#### Material shown

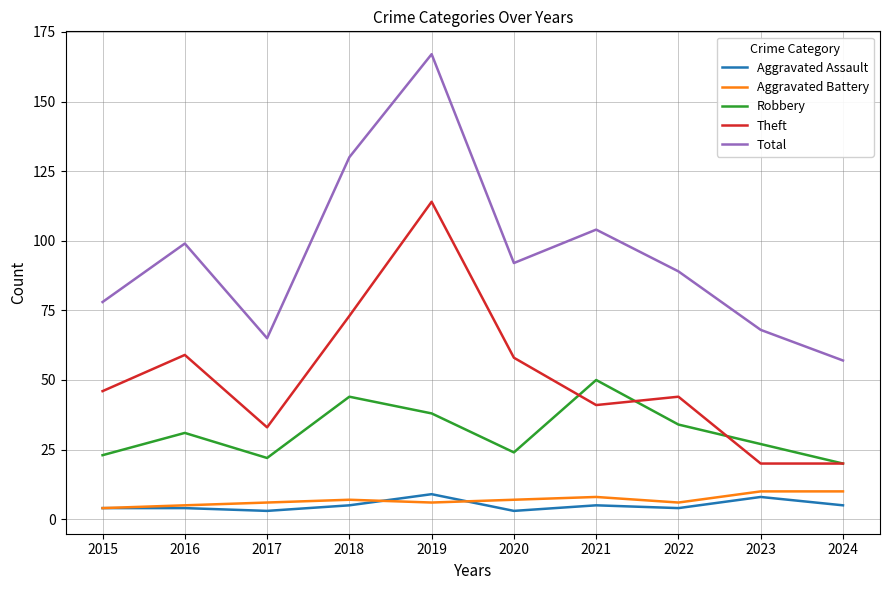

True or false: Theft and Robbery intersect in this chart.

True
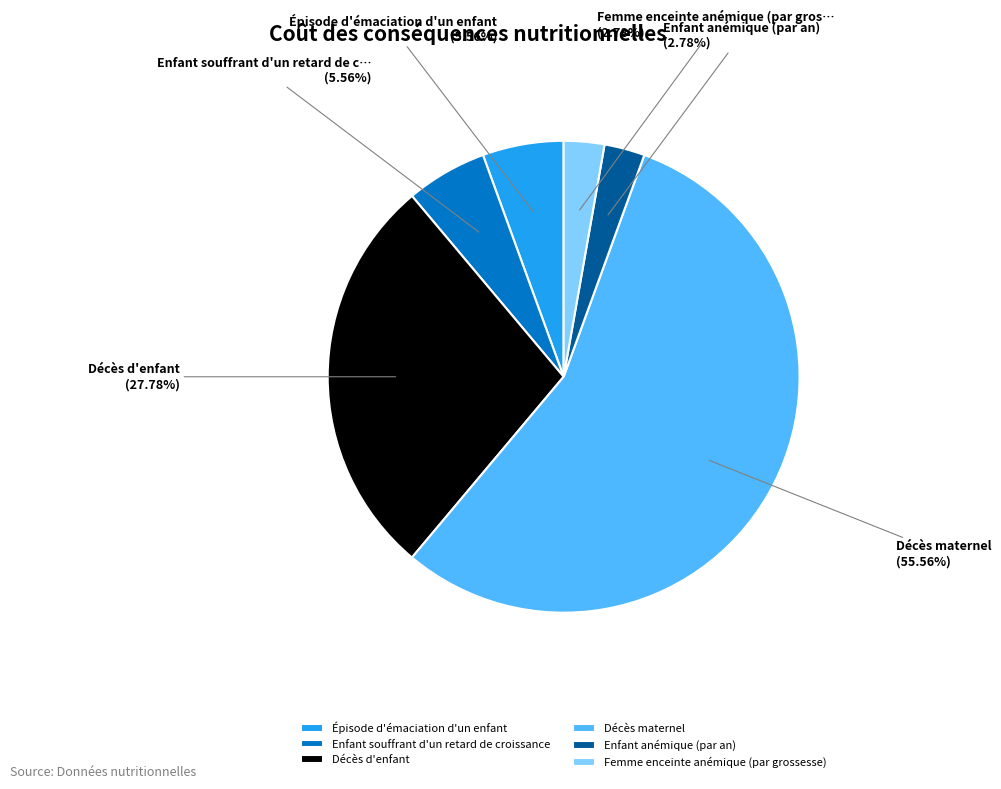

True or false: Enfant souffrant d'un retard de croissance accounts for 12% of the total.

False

########
#### Material shown

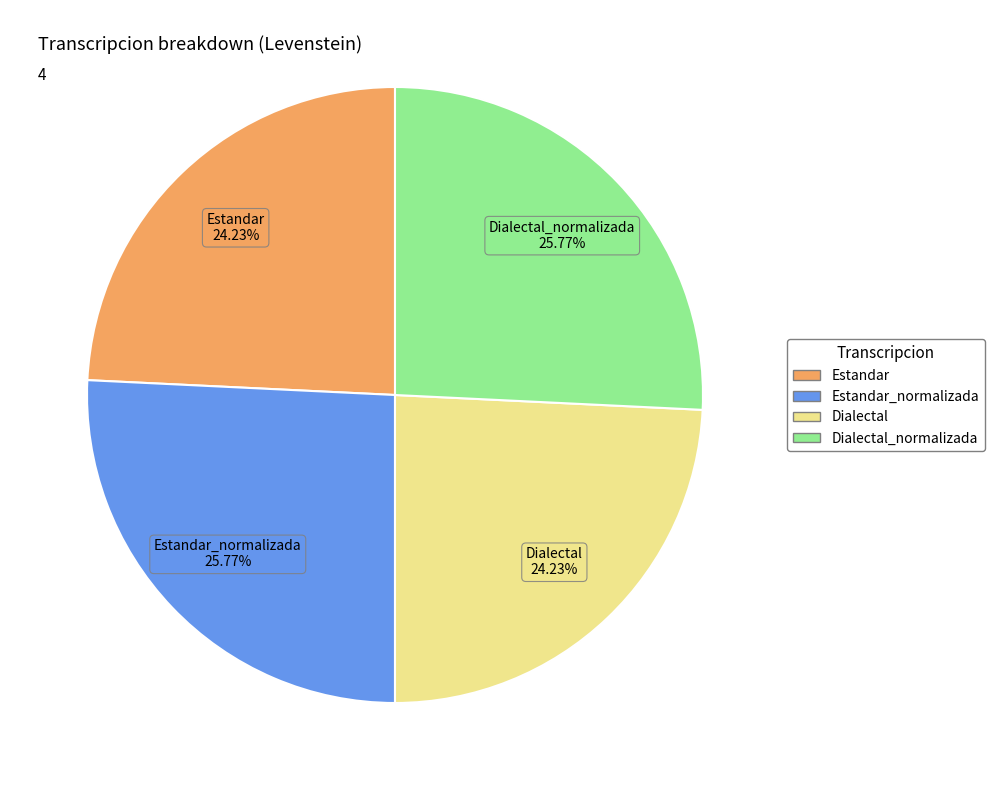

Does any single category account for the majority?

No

########

Copy the records verbatim from the line containing "True or false: Theft" up to and including the line containing "True or false: Enfant", omitting the pictures.

Answer for this exercise.
True or false: Theft and Robbery intersect in this chart.

True

True or false: Enfant souffrant d'un retard de croissance accounts for 12% of the total.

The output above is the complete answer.